Der Boss drehte sich um und fing an, mit seiner Waffe auf die Reihen der Männer zu zielen, die von Kopf bis Fuß in schwarze Anzüge gekleidet waren, die Standarduniform der Mafia, wie es schien.
Es war ein seltener Anblick, wie Männer unterschiedlichen Alters unruhig auf ihren Plätzen hin und her rutschten, wie kleine Kinder, die bei etwas Schlimmem ertappt wurden und sich ängstlich ansahen. Es war offensichtlich, dass niemand dem Boss schlechte Nachrichten überbringen wollte.
"Ähm... Ich bin sicher, Hayden ist auf dem Weg, Chef. Du musst dir keine Sorgen machen", sagte ein Mann, von dem ich annahm, dass er zu den Vertrauten des Chefs gehörte, und versuchte, den Chef zu beruhigen.
"Ich habe nichts zu befürchten? Hayden ist spät dran!", rief der Boss und sein Gesicht wurde vor Wut immer röter.
"Er ist schon auf dem Weg, Boss. Bitte warten Sie noch ein bisschen", sagte der Mann schnell.
"Weißt du, wo er ist? Hast du ihn gefunden? Antworte mir!!!", schrie der Chef weiter, während er den Mann am Kragen packte und kräftig zog.

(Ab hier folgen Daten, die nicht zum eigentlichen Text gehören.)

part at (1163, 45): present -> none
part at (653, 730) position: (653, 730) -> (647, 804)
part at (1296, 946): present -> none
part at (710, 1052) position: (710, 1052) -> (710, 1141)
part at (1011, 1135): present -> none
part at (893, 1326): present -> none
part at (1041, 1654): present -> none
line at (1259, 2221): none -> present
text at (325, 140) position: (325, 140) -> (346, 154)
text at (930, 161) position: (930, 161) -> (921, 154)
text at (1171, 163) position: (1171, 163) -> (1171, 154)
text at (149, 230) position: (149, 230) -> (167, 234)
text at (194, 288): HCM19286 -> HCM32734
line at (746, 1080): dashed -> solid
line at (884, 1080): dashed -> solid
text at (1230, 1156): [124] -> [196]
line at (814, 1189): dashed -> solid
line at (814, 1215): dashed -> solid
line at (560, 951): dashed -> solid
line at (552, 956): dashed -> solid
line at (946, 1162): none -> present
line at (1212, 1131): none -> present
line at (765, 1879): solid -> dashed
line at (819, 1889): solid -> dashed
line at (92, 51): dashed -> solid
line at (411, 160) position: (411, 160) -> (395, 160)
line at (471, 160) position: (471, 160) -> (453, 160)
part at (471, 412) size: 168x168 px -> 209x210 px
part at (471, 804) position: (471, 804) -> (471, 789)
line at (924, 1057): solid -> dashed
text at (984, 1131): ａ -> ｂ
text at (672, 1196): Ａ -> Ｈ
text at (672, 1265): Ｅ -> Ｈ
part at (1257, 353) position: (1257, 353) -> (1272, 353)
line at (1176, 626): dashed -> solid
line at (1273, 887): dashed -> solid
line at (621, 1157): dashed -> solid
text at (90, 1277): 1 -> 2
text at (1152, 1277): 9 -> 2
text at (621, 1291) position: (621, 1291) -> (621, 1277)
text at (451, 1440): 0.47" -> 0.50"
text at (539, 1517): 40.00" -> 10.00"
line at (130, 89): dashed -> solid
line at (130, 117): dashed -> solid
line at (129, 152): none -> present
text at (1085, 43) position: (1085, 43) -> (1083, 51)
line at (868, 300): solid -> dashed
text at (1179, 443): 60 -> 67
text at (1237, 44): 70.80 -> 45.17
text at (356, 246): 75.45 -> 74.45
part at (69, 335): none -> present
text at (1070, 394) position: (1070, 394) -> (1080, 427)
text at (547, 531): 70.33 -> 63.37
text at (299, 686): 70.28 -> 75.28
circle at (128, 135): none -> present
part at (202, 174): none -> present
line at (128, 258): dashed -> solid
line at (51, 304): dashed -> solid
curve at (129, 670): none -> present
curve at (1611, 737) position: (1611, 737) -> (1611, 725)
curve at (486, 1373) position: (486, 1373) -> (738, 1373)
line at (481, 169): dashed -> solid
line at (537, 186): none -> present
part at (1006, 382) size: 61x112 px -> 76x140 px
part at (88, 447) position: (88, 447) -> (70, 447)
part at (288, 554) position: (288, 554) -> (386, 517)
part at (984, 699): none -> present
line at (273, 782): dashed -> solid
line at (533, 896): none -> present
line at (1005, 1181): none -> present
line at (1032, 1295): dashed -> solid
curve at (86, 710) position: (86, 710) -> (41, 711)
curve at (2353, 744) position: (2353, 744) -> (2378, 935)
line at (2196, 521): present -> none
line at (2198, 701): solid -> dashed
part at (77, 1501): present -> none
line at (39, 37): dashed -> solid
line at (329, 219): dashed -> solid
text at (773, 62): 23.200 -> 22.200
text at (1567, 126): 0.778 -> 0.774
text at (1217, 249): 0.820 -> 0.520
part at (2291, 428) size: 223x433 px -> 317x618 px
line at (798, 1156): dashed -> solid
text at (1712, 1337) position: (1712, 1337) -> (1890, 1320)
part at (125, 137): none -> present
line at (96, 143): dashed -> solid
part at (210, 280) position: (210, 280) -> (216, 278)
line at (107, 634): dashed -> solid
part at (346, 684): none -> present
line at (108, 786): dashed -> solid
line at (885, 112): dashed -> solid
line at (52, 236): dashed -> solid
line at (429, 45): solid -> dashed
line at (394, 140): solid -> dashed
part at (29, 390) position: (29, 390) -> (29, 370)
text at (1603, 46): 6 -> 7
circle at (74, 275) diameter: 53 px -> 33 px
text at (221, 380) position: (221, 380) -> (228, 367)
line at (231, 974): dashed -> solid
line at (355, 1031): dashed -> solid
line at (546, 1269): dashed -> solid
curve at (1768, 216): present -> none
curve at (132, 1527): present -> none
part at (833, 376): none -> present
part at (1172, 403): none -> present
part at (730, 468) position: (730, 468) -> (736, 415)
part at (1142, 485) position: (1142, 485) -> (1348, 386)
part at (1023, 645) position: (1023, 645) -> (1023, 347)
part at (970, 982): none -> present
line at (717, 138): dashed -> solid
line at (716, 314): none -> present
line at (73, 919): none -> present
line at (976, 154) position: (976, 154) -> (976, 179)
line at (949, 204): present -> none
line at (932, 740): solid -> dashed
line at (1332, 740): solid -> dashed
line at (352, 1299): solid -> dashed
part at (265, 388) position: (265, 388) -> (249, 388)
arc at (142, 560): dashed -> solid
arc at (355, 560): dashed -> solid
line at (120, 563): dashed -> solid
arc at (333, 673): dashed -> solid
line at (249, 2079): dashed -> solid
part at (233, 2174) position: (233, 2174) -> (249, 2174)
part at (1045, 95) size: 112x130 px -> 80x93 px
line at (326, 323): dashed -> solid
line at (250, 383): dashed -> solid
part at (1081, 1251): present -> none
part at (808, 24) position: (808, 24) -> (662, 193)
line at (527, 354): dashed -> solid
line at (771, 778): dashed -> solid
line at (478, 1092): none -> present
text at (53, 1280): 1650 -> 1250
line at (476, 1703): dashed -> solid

Die Männer sahen sich an, während sie überlegten, wie sie mit dem Boss und seinem Jähzorn umgehen sollten. Ich konnte sehen, dass Hayden noch nicht gefunden worden war. Um ehrlich zu sein, konnte ich es ihm nicht verübeln, dass er nicht auftauchte. Ich stellte mir vor, dass es ihm genauso ging wie mir. Wer will schon eine Frau heiraten, die er noch nie gesehen oder von ihr gehört hat? So wie ich ihn nicht heiraten wollte, will er offensichtlich auch mich nicht heiraten.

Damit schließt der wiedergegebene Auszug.